Cihan’ı bir köşeye çekerek Sinem konusunda yardım istemişti. Bu gece Aslı ile baş başa kalabilmek için tüm hazırlıklarını tamamladı.
Aslı küçük şişeyi hiç düşünmeden çöpe attı... Bir şeyler yapıp içinden taşan edepsiz duyguları bir an önce dizginlemesi lazımdı. Yüzünü kurulayıp banyodan çıkarak oturma odasına yöneldi.

“Aslı hiç iyi görünmüyorsun, neyin var canım?”

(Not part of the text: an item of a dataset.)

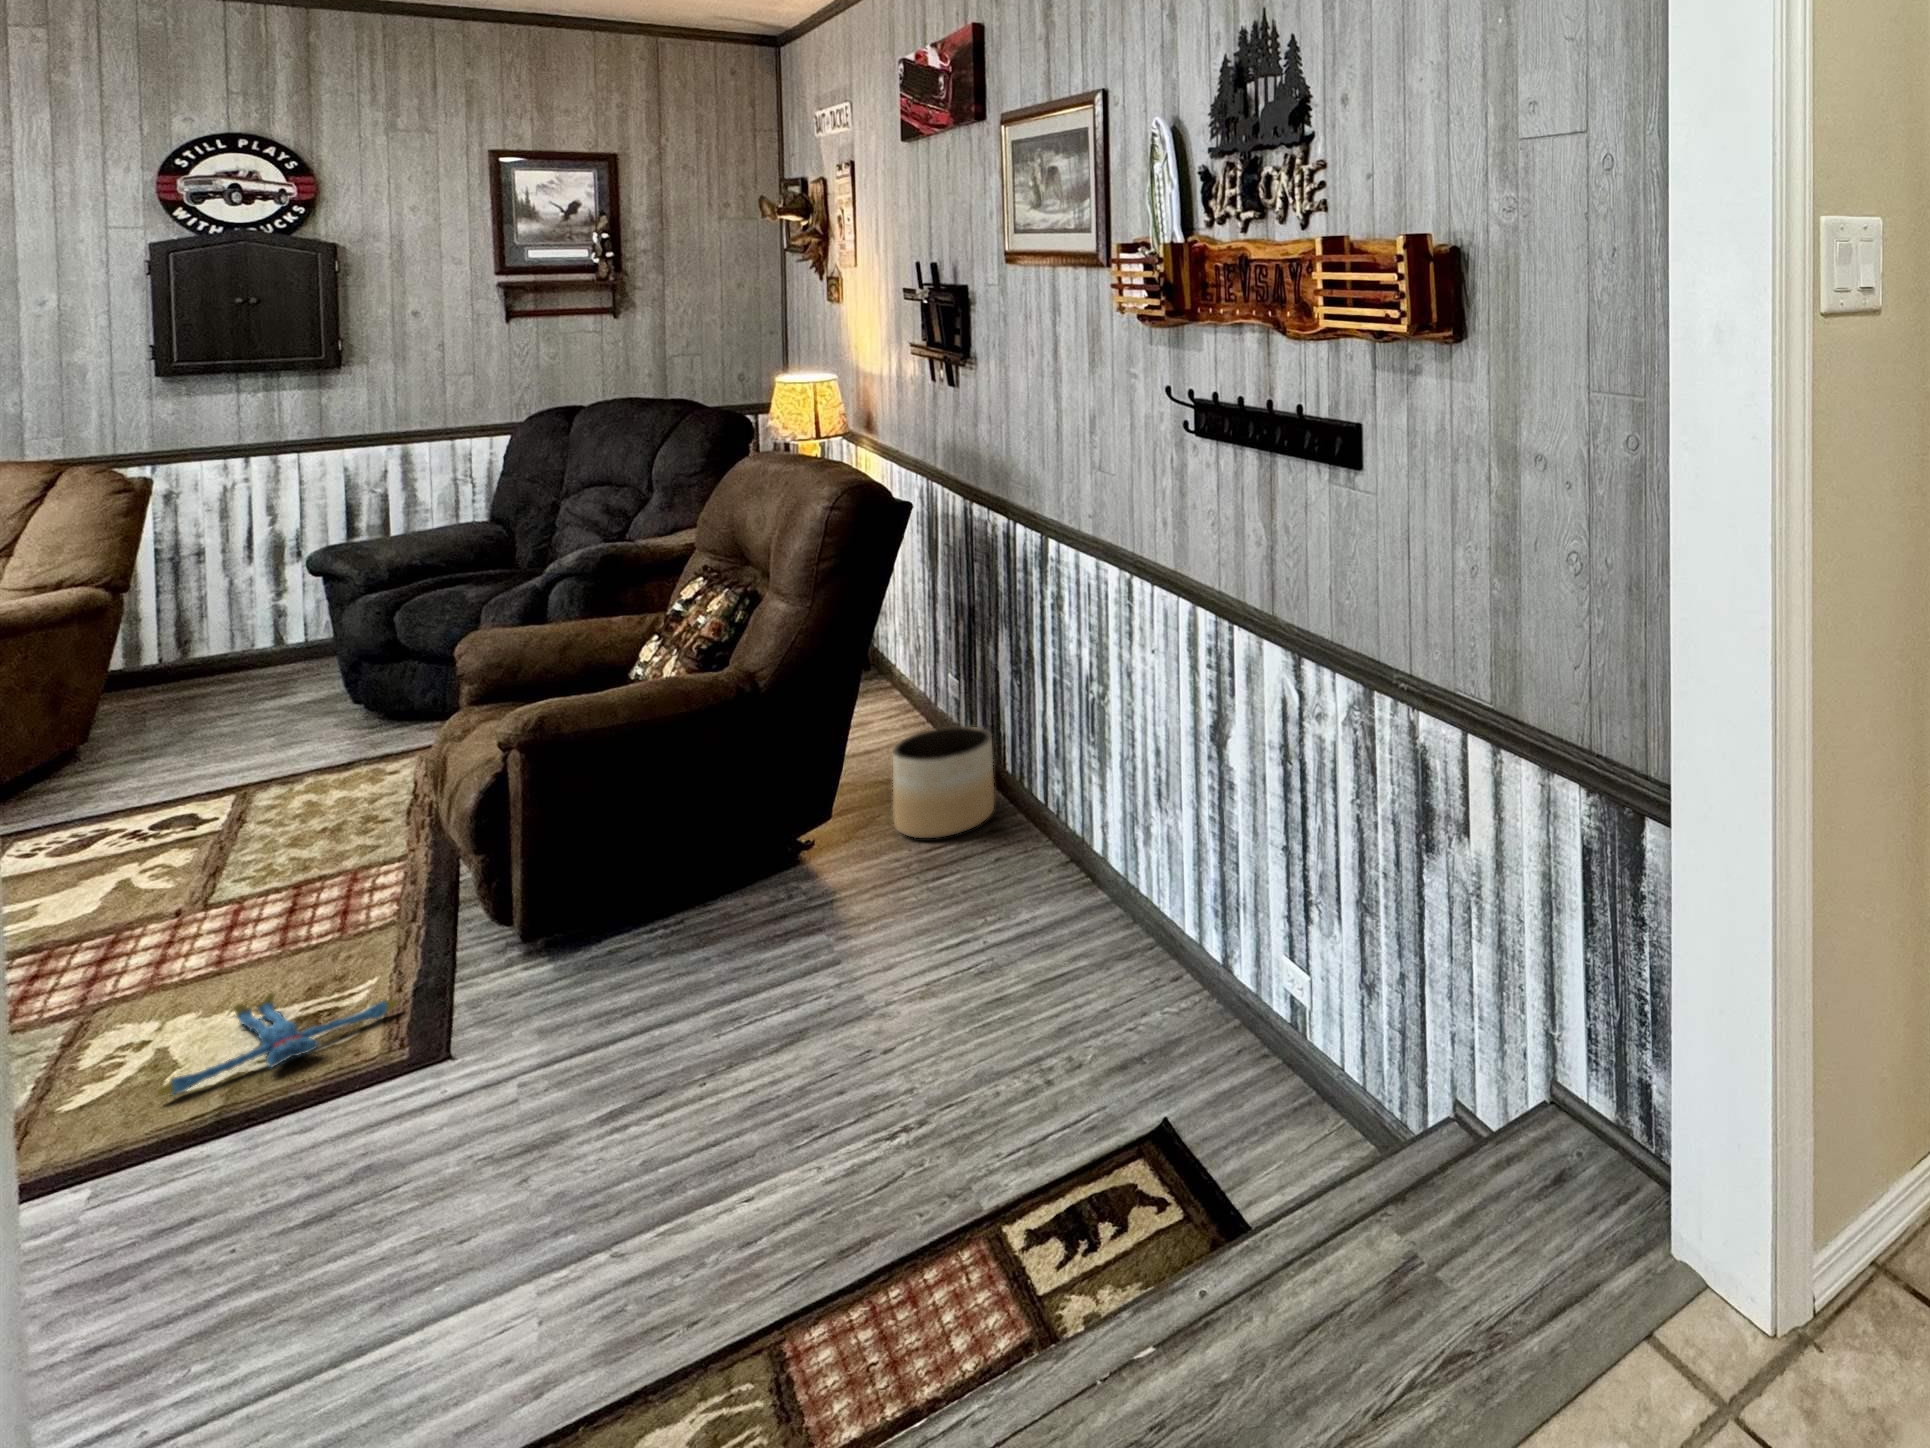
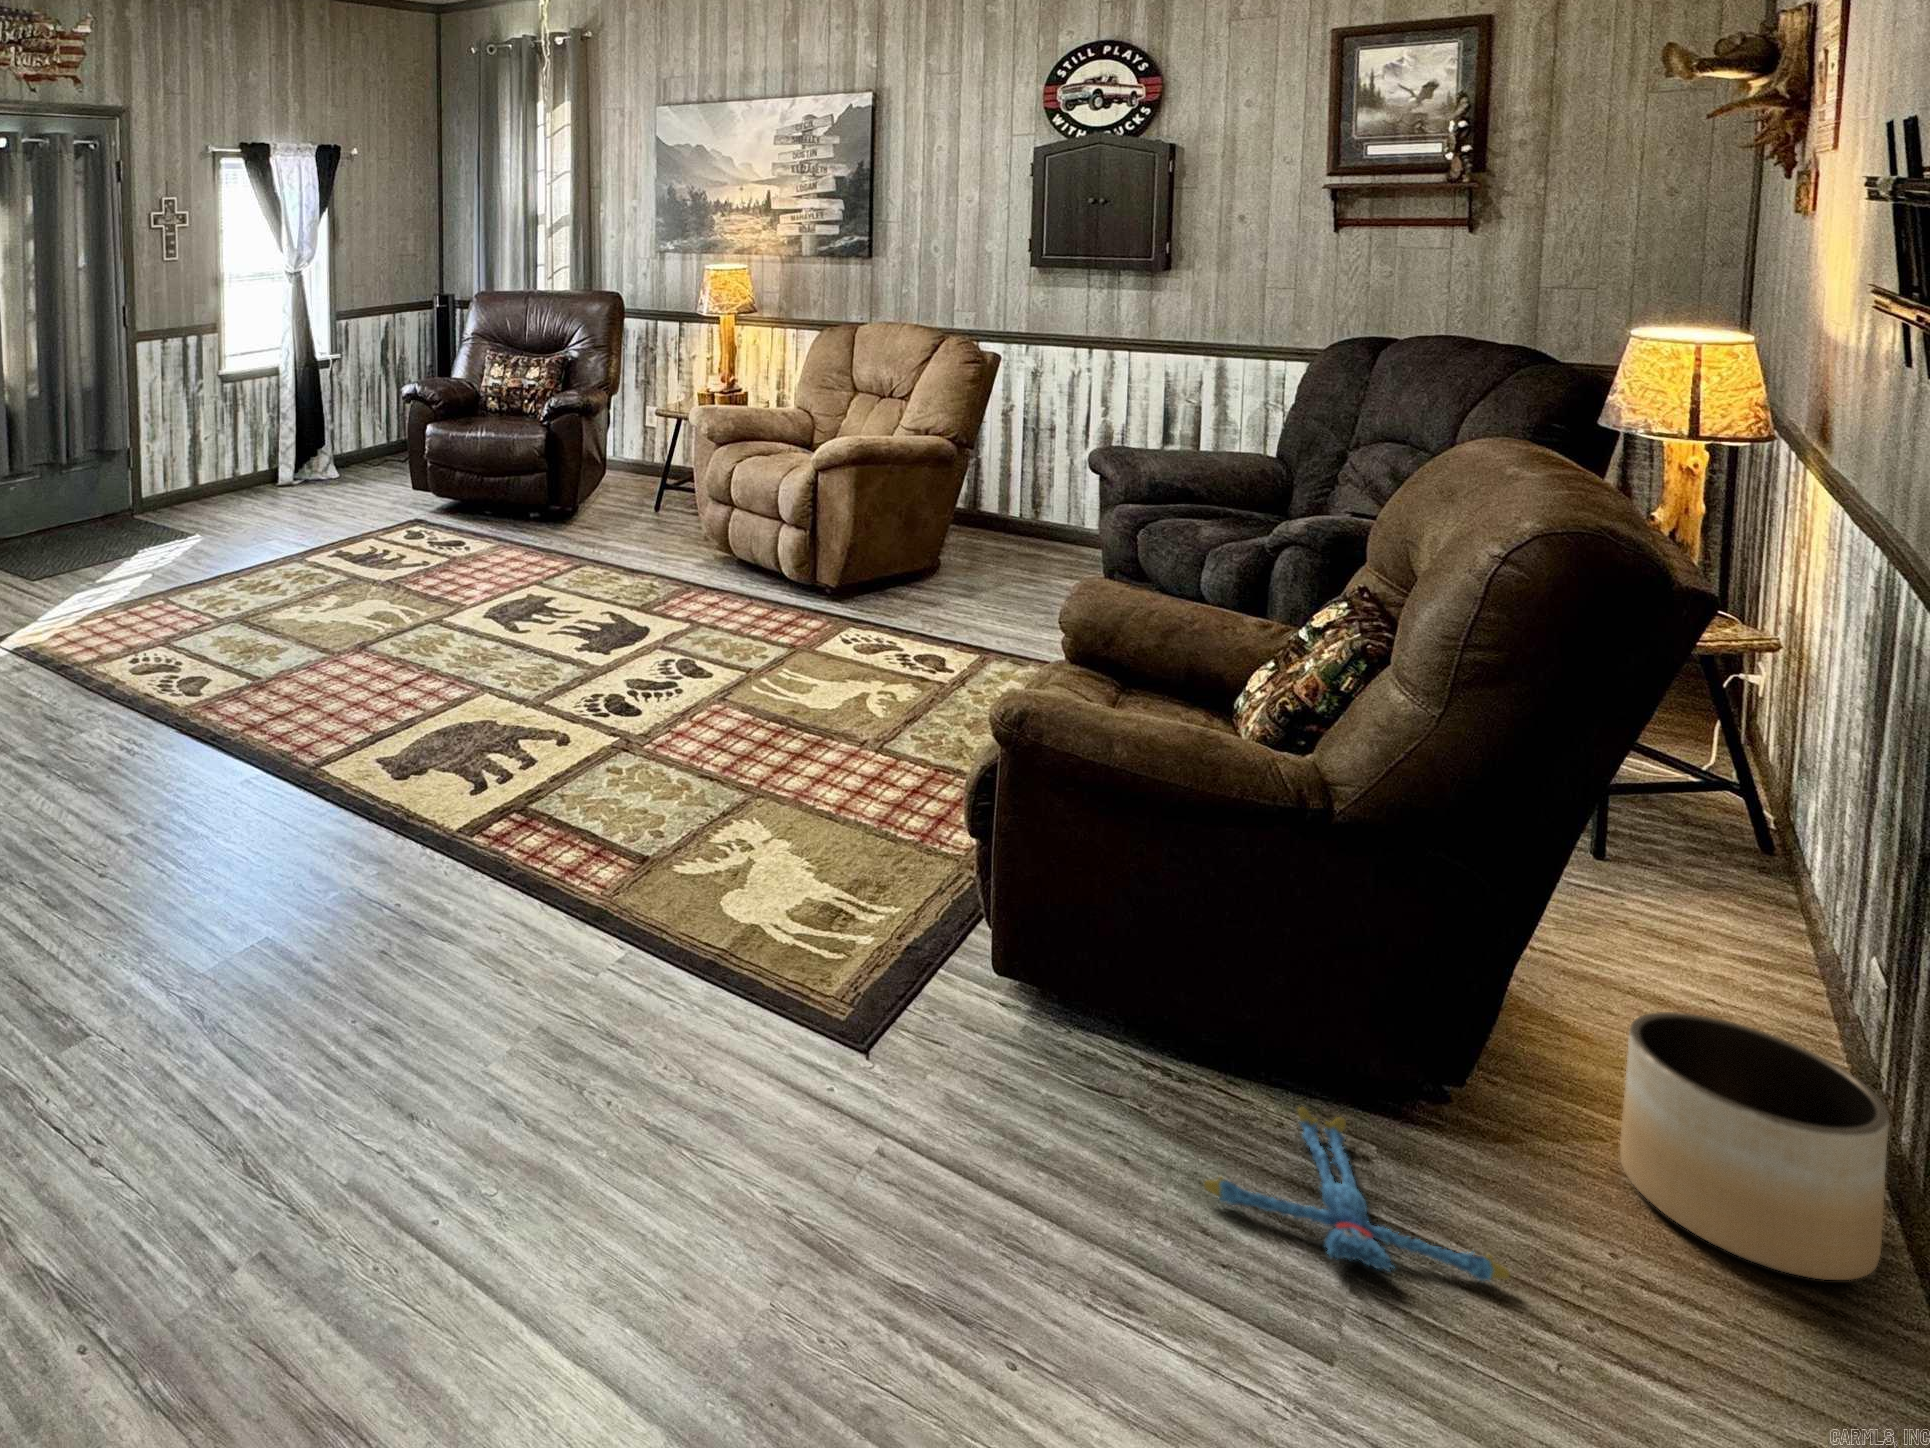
plush toy: present [157,993,398,1095] -> present [1204,1108,1510,1281]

Göz ucuyla Zahit’e bakan gözleri adamın sinsi bir yılan gibi vücudunun her bir karesini dikkatle incelediğini gördü.

“Bir şeyim yok iyiyim.”

Sinem elinin tersini Aslı’nın alnına değdirerek ateşini kontrol etti.

“Ateşin var gibi sanki.”

Ah, evet yanıyordu! Ama hastalıktan değil.

“Sinem ben iyiyim ateşim falanda yok merak etme.”

Kendisine belli etmeden Sinem’in hareketlerini izledi. İlaç ona ne zaman etki edecek diye düşündü. Şu an her şey yolunda görünüyordu. Aç kurtlar gibi Sinem’i izleyen Cihan’ı saymazsa eğer. İlaç olayından Cihan’ın haberi olmadığını tahmin ediyordu, eğer lavaboyu sormak için mutfağa girmemiş olsaydı kendisinin de haberi olmayacaktı. Bir şekilde fırsatını bulup Sinem’i uyarmayı aklına kazıdı.

Hava henüz kararmamıştı fakat kara bulutlar gökyüzünü sarmıştı. Yağmur yağacaktı. Vücutlarında ilacın etkisini taşırken bu geceyi atlatmak çok zor olacaktı. Birde Zahit’in gece için beklentilerini yansıtan bakışları vardı üstelik. Adam şişenin yarısını boca etmişti ayranına ve kaçamazsa eğer bu sızıntı ile baş edememekten korktu. Başına açacağı işleri düşünmek bile tüylerini ürpertmeye yetti.

“Zahit dışarıya çıksak mı biraz? Çaylarımızı bahçede içelim.”

Aslı bu fikre çok sıcak baktı. Temiz hava iyi gelebilirdi. Cihan’ın sorduğu soruyu bir süre düşündükten sonra yanıtladı genç adam.

“Evde duralım yağmur başladı, dinsin bakarız.”

“Hadi dostum böyle boş oturacak mıyız?”

“Boş oturacağımı da nerden çıkardın?”

Adamın ses tonundaki imayı bir tek Aslı yanlış anlamıştı.

“Burası çok mu sıcak oldu ne?”

İşte başlıyordu, Sinem’i ateş basmıştı ve tabiri caizse birazdan ateşi başına vuracaktı! İşte o zaman ne yapacağını tahmin edemiyordu genç kız. Dışarıda yağmaya başlayan yağmurun altında dolaşabilseler iyi olacağını düşündü, hararetlerini alırdı hiç olmazsa. Zahit’in dışarıya çıkmaya niyeti olmadığını anladığında ayağa kalkarak mutfağa doğru ilerledi.

Sürekli dili damağına yapışıyordu. Tezgâhın üstündeki sürahinin yanında duran bardağa su doldurarak tek dikişte içti. Boş bardağı sertçe geri yerine koydu. Çok bunalmıştı, evini ve ağabeyini özlemişti. Sürekli aklını meşgul eden Zahit’ten bir an olsun uzaklaşmak istiyordu, teslim olmak istemiyordu.